All static catalogs must contain at least 1 Asset
, as the point of the SpatioTemporal Asset Catalog
is to be link to actual actual data, not to just reference metadata (though it is not required that all
users have permissions to access the asset).
Assets are represented as an array of JSON Objects. Currently the only required field in an Asset
object
is href
, which is the link to the actual asset. The recommendations and requirements over how to describe
assets are still evolving.
Generally a single Item
should not contain a huge multitude of assets, they should represent the set of
files a user would reasonably want to download. They should not try to represent every single format and
option that a user could download - the additional options can be represented in multiple items, or
defined on the fly by processing engines.
To continue with the NAIP example, an Item
could represent one "scene", with two assets
that live in the AWS public dataset bucket: an
RGB COG and an RGBIR GeoTiff.
"id": "30087/m_3008718_sw_16_1_20130805",
"type": "Feature",
"geometry": {
"coordinates": [
[
[
-87.875,
30.625
],
[
-87.875,
30.6875
],
[
-87.8125,
30.6875
],
[
-87.8125,
30.625
],
[
-87.875,
30.625
]
]
],
"type": "Polygon"
},
"links": [
{ "rel": "self", "href": "30087/m_3008718_sw_16_1_20130805.json" },
{ "rel": "catalog", "href": "naip-root.json"}
],
"properties": {
"startDate": "2013-08-05T00:00:00+00:00",
"endDate": "2013-08-06T00:00:00+00:00",
...
}
}
There are additional examples, fully validated, in the examples folder, as well as in the json spec examples folder.
Currently Static Catalogs are defined to be incredibly flexible. They only require a handful of fields, and implementors are free to add in most any json field or object that they want. This is a design goal, so that it is quite easy to implement a catalog and be able to adapt it to most any data model.
But it is expected that some more firm recommendations and even requirements will emerge, especially around asset definition, links and catalog level metadata, so that clients will be able to glean more meaningful information for users. In the meantime implementors are encouraged to do what makes sense for them, and to check out the examples and other implementations for emerging best practices.

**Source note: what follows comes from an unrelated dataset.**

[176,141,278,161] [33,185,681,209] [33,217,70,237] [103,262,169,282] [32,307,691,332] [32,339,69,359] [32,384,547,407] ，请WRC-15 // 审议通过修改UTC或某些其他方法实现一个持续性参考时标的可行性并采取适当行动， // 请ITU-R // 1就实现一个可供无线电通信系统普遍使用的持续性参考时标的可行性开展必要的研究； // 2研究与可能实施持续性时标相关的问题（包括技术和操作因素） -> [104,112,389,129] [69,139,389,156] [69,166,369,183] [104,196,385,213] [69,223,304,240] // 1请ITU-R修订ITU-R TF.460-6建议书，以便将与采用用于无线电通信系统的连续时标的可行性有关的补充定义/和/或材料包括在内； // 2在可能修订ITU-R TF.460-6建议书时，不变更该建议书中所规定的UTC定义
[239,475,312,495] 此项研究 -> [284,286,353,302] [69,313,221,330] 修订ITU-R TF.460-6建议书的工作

Static catalogs will have flexible validation tools. The first step will be simple JSON schemas that will be quite liberal in what they accept. In time online and commandline validation tools will be implemented. This section will link to those.
TODO: This needs to be implemented. The stac-item.json can be reused from the core json, but this
should also include a Catalog
schema.
Static Catalogs are still a work in progress, and feedback is very much appreciated. The core concept is to be able to flexibly represent full catalogs of assets. Many organizations have very complex data models, representing a number of real world variables. Static Catalogs are focused on search of the data, and so items should contain the core metadata fields and downloadable assets. So things like satellite ephemeris and obscure metadata fields only relevant to ortho-rectification experts is less the primary goal. But organizations are encouraged to adapt the core concepts to more complex relationships, extending in a variety of ways. The hope is that naive clients can always garner the space and time of geospatial assets, while creating an open community of evolving shared practices and metadata fields to expose all geospatial asset information in a common way.
Thus the 'core' static catalog spec will aim to remain relatively simple, but will always look to build in the right extension mechanisms for others to use the core in ways that are valuable for their domain or company.
The evolution of static catalogs will take place in this repository, primarily in the 'example-implementations' folder. This will show how a variety of providers at least could represent their catalogs in STAC static catalogs (and as things mature the examples will mirror their production catalogs). The various recommendations can be viewed in the Static Catalog Recommendations document. Some of these will likely evolve to be requirements, or at least documented specification options and extensions.